Angesichts der allgemein aufkommenden Zuversicht am US-Aktienmarkt warnten Händler vor Euphorie: Die Sorgen um die spanische Bankenkrise laste weiter auf dem Sentiment, hieß es am Markt. Zwischenzeitlich machte ein Gerücht die Runde, dass sich die Europäische Zentralbank (EZB) bald zur Rekapitalisierung des spanischen Bankensystems äußern werde. Händler erkannten darin eine Hoffnung, die sich im Handelsverlauf nicht erfüllte, aber temporär stützte.
"Europa dominiert weiter das Geschehen. Nach einer mehrwöchigen Durststrecke kann man nicht von Ermüdungserscheinungen unter Verkäufern sprechen. Aber auf einem bestimmten Kursniveau verlassen eben einige das Lager der Bären", sagte Vermögensverwalter Adrian Day.
Die spanische Regierung hatte sich zuvor bereit erklärt, das in Schieflage geratene Kreditinstitut Bankia mit 19 Mrd. Euro zu stützen. Die Summe übertraf die schlimmsten Befürchtungen. Finanzmarktakteure rechnen mit einer baldigen Inanspruchnahme von Hilfen durch die EZB bzw des europäischen Rettungsschirms EFSF. Die spanische Regierung sah sich dagegen beim Defizitabbau trotz der Probleme im heimischen Bankensektor auf dem richtigen Weg.
An der New York Stock Exchange wechselten rund 710 Mio. Aktien den Besitzer. 2370 Werte legten zu, 639 gaben nach und 82 blieben unverändert. An der Nasdaq schlossen bei Umsätzen von 1,64 Mrd. Aktien 1754 im Plus, 755 im Minus und 129 unverändert.
Stichwort: Spanien
Am Rentenmarkt beherrschten die Probleme im spanischen Bankensektor die Lage: Die trieb die Preise für US-Staatsanleihen in die Höhe. Anleger griffen bei den als sicher geltenden Bonds zu, nachdem bekanntwurde, dass das Euro-Land bei der Krisenabwehr immer größere Lasten schultern muss. Der Preisaufschlag wurde allerdings von einer Erholung der Aktienmärkte begrenzt.
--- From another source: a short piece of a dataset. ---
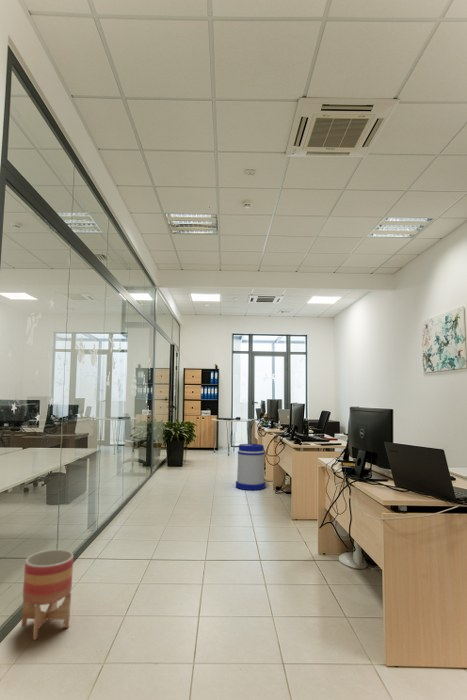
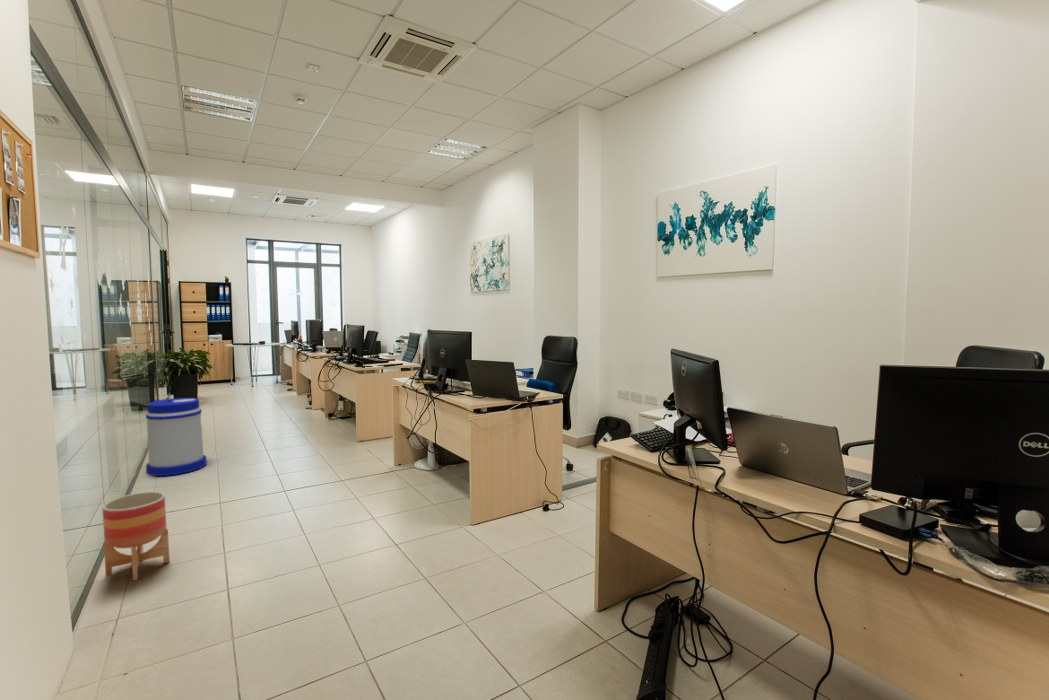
trash can: present [236,444,265,490] -> present [146,398,207,476]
Das zehnjährige Papier gewann 3/32 auf 100-4/32. Die Rendite lag bei 1,7345 Prozent. Die dreißigjährige Anleihe legte ebenfalls um 3/32 zu auf 103-4/32 und rentierte mit 2,8443 Prozent.
Die Zinsen für spanische Anleihen mit zehnjähriger Laufzeit waren am Montag auf 6,53 Prozent gestiegen. "Das ist eine Bewährungsprobe für Spanien, die zeigt wie das Land mit seinem Banksystem umgeht", sagte Guy LeBas von Janney Montgomery Scott in Philadelphia.